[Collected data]
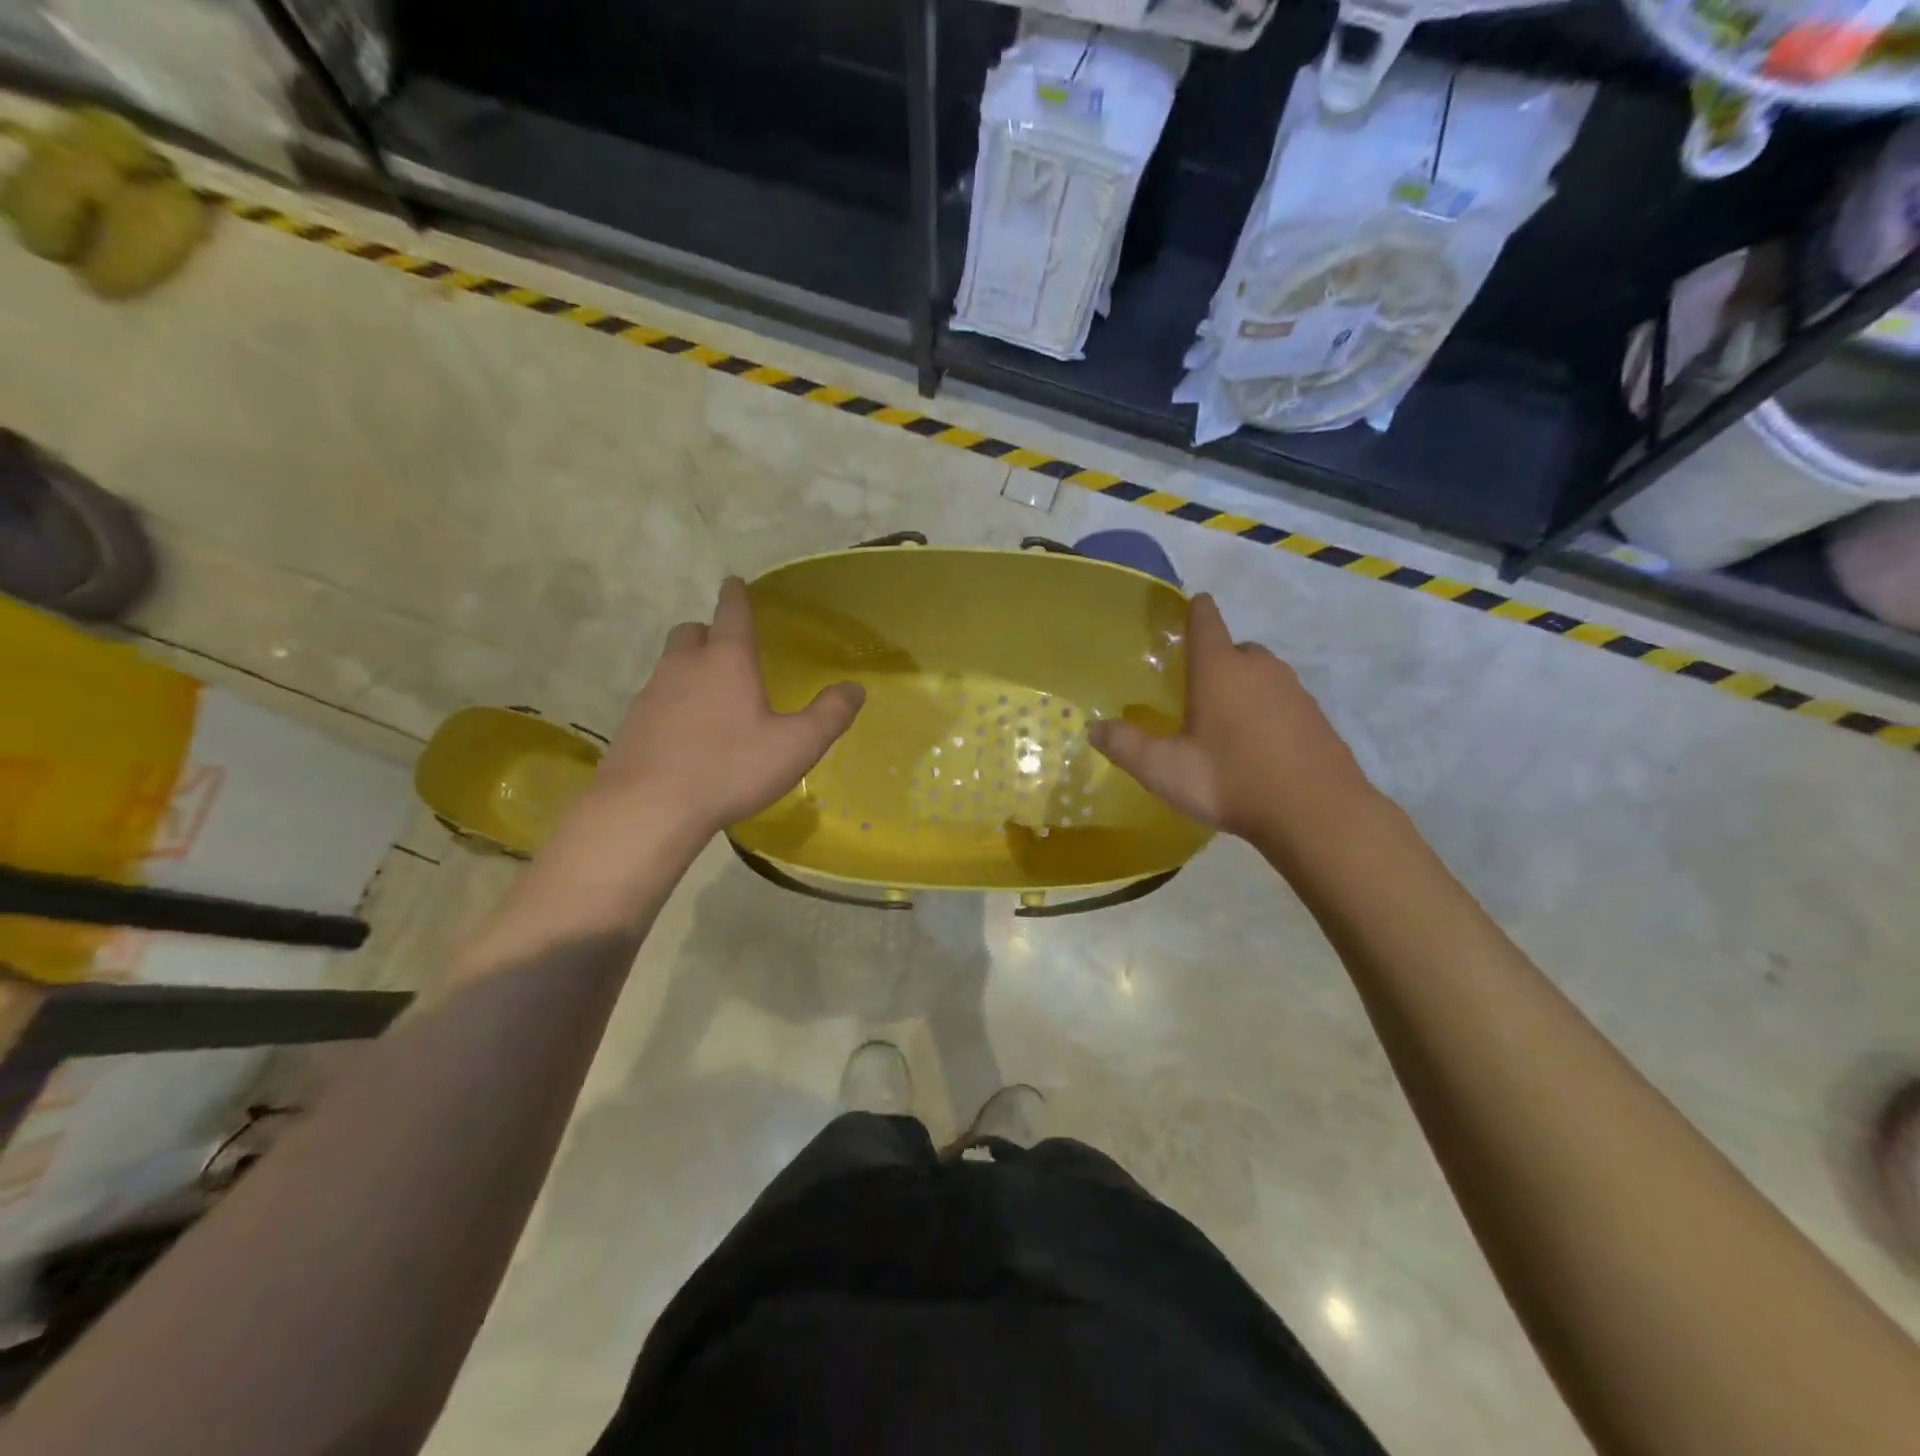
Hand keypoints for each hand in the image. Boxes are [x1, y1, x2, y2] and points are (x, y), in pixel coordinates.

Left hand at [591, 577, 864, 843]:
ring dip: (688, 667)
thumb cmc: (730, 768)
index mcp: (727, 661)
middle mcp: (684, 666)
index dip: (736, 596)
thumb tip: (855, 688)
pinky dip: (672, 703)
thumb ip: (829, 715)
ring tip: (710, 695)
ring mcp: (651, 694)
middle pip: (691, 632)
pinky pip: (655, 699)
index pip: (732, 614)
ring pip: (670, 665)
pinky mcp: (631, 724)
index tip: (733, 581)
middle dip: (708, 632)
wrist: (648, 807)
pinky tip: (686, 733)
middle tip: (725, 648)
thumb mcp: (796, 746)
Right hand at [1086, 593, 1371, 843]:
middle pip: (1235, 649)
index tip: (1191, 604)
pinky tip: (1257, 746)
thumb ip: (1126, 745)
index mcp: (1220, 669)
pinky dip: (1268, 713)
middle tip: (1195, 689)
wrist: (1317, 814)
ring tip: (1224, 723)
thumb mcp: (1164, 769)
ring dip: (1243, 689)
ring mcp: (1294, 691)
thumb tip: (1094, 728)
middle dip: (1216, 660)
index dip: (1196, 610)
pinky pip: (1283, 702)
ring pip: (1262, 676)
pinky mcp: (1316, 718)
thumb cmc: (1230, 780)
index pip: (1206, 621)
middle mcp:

Aim of the exercise => Output every entry above exactly, minus the pictures.

Solution =>
Hand keypoints for each hand in the image. Boxes are [x1, y1, x2, y2] and points are (x, y), in pixel coordinates.

Left hand at [591, 577, 864, 843]:
ring dip: (688, 667)
thumb cmc: (730, 768)
index mcp: (727, 661)
middle mcp: (684, 666)
index dip: (736, 596)
thumb tip: (855, 688)
pinky dip: (672, 703)
thumb ip: (829, 715)
ring tip: (710, 695)
ring mcp: (651, 694)
middle pip: (691, 632)
pinky pip: (655, 699)
index pip: (732, 614)
ring pip: (670, 665)
pinky mcp: (631, 724)
index tip: (733, 581)
middle dip: (708, 632)
wrist: (648, 807)
pinky tip: (686, 733)
middle tip: (725, 648)
thumb mcp: (796, 746)
Right hand at [1086, 593, 1371, 843]:
middle pip: (1235, 649)
index tip: (1191, 604)
pinky tip: (1257, 746)
thumb ip: (1126, 745)
index mcp: (1220, 669)
pinky dip: (1268, 713)
middle tip: (1195, 689)
wrist: (1317, 814)
ring tip: (1224, 723)
thumb mcp: (1164, 769)
ring dip: (1243, 689)
ring mcp: (1294, 691)
thumb tip: (1094, 728)
middle dip: (1216, 660)
index dip: (1196, 610)
pinky pip: (1283, 702)
ring pip: (1262, 676)
pinky mcp: (1316, 718)
thumb cmc: (1230, 780)
index pip: (1206, 621)
middle mcp:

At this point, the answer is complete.